OBJECTIVE: How many lines of the material contain the string "revolveType"? Reply with the number alone.

(Stored records)
+---+
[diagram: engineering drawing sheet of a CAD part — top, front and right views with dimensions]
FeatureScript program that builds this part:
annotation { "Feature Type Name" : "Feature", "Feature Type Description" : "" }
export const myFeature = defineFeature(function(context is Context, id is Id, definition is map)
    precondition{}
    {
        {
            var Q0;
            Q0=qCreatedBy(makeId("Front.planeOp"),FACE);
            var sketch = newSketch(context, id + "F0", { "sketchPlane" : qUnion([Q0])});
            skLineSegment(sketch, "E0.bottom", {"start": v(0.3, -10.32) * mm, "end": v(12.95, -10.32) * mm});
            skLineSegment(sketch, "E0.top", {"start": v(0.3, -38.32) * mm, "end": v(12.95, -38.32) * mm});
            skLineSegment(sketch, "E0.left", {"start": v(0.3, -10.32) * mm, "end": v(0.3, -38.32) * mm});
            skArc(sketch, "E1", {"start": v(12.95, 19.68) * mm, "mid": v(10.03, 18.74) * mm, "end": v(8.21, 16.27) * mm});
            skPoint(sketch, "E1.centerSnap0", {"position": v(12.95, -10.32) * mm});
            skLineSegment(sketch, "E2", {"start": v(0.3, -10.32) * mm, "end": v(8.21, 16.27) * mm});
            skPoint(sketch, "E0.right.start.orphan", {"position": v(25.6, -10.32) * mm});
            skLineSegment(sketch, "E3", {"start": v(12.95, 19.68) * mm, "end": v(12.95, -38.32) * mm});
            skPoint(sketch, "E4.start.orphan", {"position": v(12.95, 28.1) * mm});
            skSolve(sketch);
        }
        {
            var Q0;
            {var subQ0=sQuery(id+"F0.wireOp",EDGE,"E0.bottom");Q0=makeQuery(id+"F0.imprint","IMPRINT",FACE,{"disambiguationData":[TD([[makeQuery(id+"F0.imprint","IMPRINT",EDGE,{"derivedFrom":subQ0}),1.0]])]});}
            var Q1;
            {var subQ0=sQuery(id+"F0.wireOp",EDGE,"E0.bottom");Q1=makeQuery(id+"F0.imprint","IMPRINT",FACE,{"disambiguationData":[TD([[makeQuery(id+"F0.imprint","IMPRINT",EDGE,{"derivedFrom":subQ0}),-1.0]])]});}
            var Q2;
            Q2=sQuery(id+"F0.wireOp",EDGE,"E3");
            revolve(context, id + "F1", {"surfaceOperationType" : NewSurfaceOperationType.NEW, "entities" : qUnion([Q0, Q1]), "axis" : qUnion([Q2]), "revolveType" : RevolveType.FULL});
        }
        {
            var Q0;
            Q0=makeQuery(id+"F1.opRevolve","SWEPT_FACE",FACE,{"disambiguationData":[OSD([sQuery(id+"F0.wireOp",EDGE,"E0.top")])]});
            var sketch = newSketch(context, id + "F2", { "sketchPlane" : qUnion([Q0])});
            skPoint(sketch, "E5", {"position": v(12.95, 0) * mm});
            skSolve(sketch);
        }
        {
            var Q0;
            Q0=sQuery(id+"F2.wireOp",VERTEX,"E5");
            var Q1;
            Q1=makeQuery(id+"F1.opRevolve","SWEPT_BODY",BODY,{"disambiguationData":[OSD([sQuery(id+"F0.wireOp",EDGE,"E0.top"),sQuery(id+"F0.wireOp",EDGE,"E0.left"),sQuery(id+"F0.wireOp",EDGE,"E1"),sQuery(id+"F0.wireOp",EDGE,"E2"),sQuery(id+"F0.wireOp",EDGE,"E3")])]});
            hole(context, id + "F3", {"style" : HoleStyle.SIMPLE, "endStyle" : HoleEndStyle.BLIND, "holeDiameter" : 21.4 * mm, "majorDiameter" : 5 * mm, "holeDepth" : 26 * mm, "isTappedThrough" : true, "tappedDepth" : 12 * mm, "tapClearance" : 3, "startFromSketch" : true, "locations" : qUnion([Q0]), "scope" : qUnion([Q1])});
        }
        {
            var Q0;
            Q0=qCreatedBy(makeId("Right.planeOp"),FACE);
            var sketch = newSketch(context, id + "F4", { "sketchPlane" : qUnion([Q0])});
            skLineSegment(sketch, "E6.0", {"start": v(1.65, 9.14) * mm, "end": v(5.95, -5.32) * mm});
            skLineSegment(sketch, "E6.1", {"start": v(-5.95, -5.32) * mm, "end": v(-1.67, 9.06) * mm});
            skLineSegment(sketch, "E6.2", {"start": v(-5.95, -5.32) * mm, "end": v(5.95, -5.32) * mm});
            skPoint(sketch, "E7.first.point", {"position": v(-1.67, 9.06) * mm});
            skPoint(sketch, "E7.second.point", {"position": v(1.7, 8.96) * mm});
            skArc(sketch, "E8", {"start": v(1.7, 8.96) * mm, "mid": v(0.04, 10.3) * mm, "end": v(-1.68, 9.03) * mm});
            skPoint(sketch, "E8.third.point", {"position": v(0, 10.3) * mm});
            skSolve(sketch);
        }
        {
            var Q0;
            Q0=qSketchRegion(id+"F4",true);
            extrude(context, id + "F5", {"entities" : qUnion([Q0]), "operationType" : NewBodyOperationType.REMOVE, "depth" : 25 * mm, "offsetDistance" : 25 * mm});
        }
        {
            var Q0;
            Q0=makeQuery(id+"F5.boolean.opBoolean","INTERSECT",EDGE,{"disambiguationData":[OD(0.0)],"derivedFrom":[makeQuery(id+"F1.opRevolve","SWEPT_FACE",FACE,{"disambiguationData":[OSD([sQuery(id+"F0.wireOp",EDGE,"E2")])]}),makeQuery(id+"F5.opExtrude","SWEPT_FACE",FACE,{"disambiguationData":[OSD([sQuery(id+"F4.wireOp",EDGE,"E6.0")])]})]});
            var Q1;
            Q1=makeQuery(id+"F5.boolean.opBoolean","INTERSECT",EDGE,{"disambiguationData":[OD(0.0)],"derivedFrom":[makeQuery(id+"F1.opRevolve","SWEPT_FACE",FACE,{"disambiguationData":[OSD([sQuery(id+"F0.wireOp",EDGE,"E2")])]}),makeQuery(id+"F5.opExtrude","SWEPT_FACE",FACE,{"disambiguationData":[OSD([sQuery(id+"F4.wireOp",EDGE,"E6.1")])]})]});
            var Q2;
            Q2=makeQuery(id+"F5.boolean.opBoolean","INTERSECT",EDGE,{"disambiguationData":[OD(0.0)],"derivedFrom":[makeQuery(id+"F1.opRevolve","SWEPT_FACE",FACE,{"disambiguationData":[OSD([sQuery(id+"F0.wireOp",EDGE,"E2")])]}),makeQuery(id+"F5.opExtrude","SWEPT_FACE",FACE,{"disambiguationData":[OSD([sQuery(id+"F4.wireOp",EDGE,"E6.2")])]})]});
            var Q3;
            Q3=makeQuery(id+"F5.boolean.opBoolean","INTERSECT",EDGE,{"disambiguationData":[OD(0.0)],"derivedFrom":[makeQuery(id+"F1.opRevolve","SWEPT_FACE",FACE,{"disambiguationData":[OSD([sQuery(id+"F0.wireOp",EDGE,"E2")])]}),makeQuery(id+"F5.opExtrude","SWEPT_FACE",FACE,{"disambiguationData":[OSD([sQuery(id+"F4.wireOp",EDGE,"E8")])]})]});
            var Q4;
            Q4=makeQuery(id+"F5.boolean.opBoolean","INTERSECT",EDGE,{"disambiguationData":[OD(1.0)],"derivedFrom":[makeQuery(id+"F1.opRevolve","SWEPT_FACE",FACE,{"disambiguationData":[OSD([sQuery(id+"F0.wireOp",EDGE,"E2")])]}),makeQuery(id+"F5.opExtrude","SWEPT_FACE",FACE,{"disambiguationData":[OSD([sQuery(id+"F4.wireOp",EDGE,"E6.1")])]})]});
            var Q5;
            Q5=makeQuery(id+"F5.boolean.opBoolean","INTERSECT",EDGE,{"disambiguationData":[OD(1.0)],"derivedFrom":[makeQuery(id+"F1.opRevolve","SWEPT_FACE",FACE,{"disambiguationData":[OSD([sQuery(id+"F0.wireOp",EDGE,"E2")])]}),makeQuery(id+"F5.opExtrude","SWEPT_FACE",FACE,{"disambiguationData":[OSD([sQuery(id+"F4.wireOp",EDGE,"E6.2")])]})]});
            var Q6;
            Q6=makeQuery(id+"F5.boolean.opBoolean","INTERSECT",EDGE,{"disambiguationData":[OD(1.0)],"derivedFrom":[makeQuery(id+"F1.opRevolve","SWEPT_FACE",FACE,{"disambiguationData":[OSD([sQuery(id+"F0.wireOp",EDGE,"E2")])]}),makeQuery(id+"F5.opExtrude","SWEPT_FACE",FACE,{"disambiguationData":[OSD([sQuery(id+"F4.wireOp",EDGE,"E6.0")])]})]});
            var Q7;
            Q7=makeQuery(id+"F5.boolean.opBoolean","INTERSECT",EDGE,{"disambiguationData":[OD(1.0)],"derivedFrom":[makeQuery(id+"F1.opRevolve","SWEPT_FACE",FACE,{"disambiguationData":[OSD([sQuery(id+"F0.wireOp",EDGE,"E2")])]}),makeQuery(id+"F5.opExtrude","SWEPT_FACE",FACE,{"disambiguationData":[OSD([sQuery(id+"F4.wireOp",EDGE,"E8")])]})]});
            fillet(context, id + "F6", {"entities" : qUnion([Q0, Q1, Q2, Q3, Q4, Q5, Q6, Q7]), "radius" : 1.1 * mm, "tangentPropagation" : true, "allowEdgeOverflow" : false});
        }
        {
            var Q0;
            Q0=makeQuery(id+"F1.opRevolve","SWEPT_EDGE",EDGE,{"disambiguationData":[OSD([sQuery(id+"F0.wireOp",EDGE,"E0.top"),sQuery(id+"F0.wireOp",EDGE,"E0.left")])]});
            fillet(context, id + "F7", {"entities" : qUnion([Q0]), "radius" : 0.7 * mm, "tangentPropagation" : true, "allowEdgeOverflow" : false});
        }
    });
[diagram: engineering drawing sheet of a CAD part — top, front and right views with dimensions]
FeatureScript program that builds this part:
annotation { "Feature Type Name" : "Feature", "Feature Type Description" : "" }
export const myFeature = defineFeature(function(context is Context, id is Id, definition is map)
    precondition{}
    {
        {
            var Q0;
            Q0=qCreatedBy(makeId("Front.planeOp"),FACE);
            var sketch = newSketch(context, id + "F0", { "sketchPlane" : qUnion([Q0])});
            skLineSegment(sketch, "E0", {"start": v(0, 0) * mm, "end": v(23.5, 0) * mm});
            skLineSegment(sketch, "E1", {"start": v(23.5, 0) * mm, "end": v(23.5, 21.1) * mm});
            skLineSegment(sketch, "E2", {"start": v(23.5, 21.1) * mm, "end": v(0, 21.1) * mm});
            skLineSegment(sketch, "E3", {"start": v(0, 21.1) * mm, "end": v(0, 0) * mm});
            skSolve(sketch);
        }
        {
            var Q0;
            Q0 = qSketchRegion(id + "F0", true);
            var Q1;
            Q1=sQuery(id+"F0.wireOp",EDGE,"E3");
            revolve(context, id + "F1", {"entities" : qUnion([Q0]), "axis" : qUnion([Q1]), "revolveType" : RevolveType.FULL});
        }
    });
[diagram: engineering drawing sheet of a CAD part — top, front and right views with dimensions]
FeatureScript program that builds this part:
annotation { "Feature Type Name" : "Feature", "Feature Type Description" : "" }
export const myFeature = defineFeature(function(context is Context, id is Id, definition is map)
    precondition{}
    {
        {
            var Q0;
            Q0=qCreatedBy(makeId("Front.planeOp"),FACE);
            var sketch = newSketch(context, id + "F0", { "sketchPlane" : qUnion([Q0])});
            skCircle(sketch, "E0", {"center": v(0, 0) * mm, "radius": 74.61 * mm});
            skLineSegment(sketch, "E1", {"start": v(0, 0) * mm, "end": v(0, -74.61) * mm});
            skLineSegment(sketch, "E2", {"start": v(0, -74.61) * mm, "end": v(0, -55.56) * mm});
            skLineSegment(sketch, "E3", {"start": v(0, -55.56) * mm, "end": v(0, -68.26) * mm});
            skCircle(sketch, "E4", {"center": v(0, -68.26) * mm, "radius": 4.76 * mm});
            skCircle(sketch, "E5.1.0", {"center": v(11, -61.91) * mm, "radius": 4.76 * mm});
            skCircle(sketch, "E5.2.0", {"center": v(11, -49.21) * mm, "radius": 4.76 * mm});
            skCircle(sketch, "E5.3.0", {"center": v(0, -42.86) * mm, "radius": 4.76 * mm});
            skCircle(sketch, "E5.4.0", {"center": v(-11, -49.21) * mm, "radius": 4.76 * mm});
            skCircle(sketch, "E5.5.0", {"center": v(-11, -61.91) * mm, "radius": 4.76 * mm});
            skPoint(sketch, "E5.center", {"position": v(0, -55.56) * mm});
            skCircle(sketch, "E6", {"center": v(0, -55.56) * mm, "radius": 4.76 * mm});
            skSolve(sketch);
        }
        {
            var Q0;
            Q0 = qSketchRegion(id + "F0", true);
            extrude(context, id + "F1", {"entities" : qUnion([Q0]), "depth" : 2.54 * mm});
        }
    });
+---+
FULL OUTPUT: 2